8. What the LLM Baseline Shows
The first live model run is useful because it does not fail on schema compliance. It fails on policy sharpness, which is exactly the kind of benchmark signal you want from this environment.
- Strong at fit reasoning and obvious urgency handling.

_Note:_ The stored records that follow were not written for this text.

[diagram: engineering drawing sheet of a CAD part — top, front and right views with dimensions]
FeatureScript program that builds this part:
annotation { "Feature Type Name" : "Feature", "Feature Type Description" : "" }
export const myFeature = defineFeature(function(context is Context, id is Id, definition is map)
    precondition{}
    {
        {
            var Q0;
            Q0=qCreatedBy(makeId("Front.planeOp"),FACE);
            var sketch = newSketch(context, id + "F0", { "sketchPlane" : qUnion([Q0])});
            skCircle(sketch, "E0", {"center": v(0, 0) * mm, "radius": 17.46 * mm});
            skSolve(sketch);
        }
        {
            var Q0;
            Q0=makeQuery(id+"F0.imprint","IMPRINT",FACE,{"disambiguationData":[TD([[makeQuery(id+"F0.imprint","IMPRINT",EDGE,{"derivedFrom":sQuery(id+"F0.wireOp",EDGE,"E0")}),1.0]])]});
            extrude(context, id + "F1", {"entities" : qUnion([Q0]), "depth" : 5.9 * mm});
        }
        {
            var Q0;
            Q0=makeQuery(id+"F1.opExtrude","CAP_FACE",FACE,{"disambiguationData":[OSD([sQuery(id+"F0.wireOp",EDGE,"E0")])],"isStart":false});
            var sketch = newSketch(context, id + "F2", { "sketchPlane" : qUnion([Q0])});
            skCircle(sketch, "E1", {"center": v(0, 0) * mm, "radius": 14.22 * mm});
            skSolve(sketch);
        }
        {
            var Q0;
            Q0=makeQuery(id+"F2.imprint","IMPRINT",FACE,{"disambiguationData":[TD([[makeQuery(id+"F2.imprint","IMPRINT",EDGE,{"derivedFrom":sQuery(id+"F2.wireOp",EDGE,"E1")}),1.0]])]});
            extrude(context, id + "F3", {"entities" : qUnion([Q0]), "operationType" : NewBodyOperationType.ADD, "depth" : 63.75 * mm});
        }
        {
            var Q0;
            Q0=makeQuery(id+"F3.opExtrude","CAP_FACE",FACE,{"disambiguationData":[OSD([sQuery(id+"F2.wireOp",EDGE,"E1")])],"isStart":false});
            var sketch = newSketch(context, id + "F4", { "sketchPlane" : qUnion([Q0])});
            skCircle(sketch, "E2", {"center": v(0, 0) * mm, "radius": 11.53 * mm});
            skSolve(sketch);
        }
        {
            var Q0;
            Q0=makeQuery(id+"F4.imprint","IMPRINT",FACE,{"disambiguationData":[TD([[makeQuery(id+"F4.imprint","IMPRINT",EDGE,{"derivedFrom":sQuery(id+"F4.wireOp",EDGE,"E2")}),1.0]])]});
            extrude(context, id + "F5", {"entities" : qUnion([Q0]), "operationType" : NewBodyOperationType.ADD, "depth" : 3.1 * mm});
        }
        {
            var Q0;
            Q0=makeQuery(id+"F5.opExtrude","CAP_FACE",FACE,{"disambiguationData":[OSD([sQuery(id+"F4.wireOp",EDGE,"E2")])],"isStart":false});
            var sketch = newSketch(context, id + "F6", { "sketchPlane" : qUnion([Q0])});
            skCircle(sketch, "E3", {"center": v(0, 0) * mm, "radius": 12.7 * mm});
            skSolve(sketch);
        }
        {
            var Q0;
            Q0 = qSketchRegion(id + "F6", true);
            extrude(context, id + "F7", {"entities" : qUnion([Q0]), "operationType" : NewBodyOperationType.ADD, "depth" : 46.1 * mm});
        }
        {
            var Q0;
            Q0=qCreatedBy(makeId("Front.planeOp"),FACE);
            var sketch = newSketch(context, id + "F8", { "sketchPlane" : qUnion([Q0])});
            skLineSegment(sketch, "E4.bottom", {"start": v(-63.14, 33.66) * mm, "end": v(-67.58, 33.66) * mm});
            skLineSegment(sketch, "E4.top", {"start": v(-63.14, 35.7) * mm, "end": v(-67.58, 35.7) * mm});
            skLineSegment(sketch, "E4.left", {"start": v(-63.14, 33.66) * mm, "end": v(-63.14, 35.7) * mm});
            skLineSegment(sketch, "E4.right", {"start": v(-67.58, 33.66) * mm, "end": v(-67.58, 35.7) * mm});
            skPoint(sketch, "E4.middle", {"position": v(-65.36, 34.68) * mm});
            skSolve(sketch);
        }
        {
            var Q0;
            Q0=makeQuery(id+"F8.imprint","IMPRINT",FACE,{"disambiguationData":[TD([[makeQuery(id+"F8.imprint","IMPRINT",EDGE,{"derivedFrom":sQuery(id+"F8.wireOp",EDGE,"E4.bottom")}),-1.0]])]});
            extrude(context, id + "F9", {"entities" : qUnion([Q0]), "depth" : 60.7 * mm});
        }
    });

- Zero invalid actions on the public LLM scenarios.
- Weaker when it should parallelize aggressively instead of deferring conservatively.
9. How to Use the Environment
- Run the browser console at /web.
- Swap in a local policy via examples/custom_agent.py.
- Call the OpenEnv server over /reset, /step, and /state.
- Use green_agent/runner.py as a thin adapter around your own policy or LLM call.